Le cimetière général de Sucre, inauguré en 1826, est l’un des sites patrimoniaux les plus précieux de la ville bolivienne. Initialement conçu comme un simple cimetière, il a été transformé en un jardin historique où reposent des présidents, des héros nationaux, des bienfaiteurs, des intellectuels et des familles clés de la vie politique et économique de la Bolivie.
Son aménagement est une riche combinaison d’allées bordées d’arbres, de monuments en marbre, de chapelles et de mausolées qui reflètent les styles architecturaux prédominants des XIXe et XXe siècles, des influences néoclassiques aux influences modernistes.
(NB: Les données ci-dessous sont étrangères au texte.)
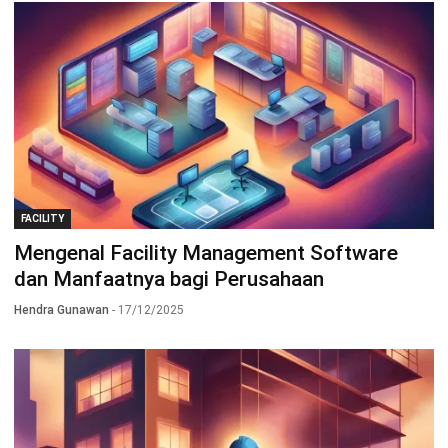
FACILITY
Mengenal Facility Management Software
dan Manfaatnya bagi Perusahaan
Hendra Gunawan
- 17/12/2025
Sa visite offre une occasion unique de comprendre l’évolution sociale de Sucre, d’admirer des œuvres d’art funéraires et de découvrir les histoires historiques qui vivent entre ses murs. Il est considéré comme un musée à ciel ouvert qui allie histoire, architecture, art et tranquillité.
Se promener dans ses larges couloirs, c’est comme se promener dans l’histoire : chaque mausolée raconte l’histoire d’une époque, d’une lignée ou d’un événement. Parmi les plus remarquables, citons ceux des familles Argandoña et Pacheco.
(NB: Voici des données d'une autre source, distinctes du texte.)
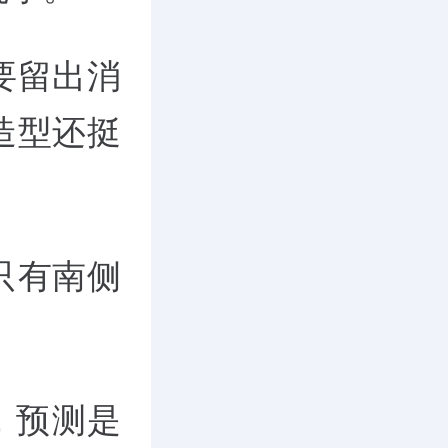
要留出消
造型还挺
只有南侧
，预测是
– Les Argandoña : connus pour leur rôle dans la philanthropie et l’activité économique pendant la période républicaine, ils ont construit un imposant mausolée qui symbolise leur statut et leur contribution significative au développement urbain de Sucre et aux œuvres caritatives.
– Les Pacheco : représentés par l’héritage de l’ancien président Gregorio Pacheco, l’un des entrepreneurs miniers les plus influents du pays. Son mausolée rappelle sa fortune et son influence sur la politique nationale, en tant que président réputé pour ses travaux publics et son soutien aux institutions éducatives et sanitaires.
Le cimetière général est important non seulement en raison des personnalités qui y reposent, mais aussi pour la beauté de ses paysages. Ses jardins soigneusement entretenus, ses grands cyprès et son atmosphère paisible en font un lieu idéal pour se promener et se recueillir. Sculptures, vitraux, pierres tombales sculptées et mausolées monumentaux racontent près de deux siècles d’histoire bolivienne.